In the data that follows, every line containing the word "idee" should be returned.

Collected data:
┏━━

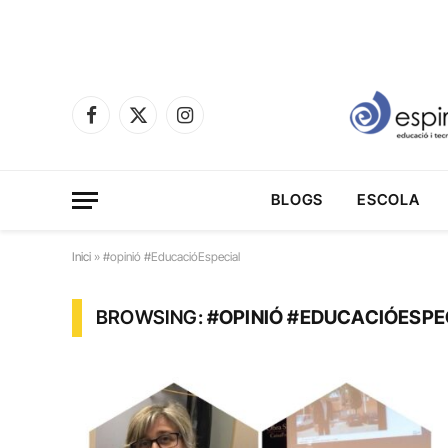
Facebook
X
Instagram
(Twitter)
BLOGS
ESCOLA
Inici
»
#opinió #EducacióEspecial
BROWSING:
#OPINIÓ #EDUCACIÓESPE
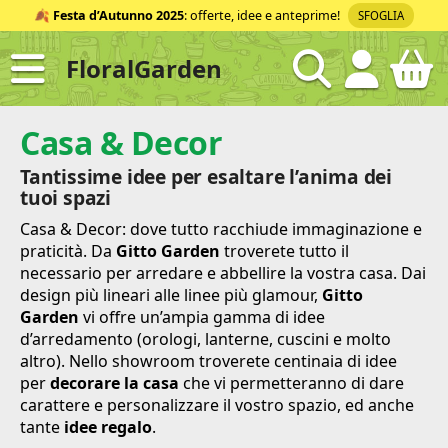
Salta
🍂
Festa d’Autunno 2025
: offerte, idee e anteprime!
SFOGLIA
al
contenuto
FloralGarden
ID
Casa & Decor
Tantissime idee per esaltare l’anima dei
tuoi spazi
Casa & Decor: dove tutto racchiude immaginazione e
praticità. Da
Gitto Garden
troverete tutto il
necessario per arredare e abbellire la vostra casa. Dai
design più lineari alle linee più glamour,
Gitto
Garden
vi offre un’ampia gamma di idee
d’arredamento (orologi, lanterne, cuscini e molto
altro). Nello showroom troverete centinaia di idee
per
decorare la casa
che vi permetteranno di dare
carattere e personalizzare il vostro spazio, ed anche
tante
idee regalo
.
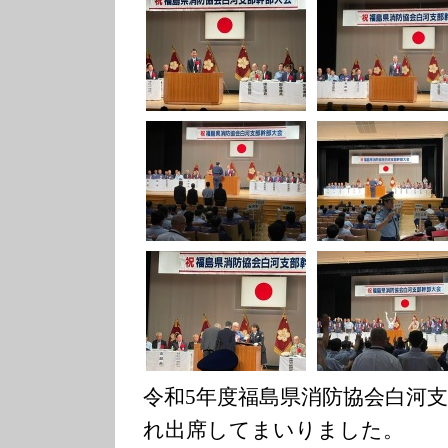
令和5年度福島県消防協会白河
れ出席してまいりました。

┗━━

▶ [Answer box]:
: offerte, idee e anteprime!
Tantissime idee per esaltare l’anima dei
vi offre un’ampia gamma di idee
altro). Nello showroom troverete centinaia di idee
idee regalo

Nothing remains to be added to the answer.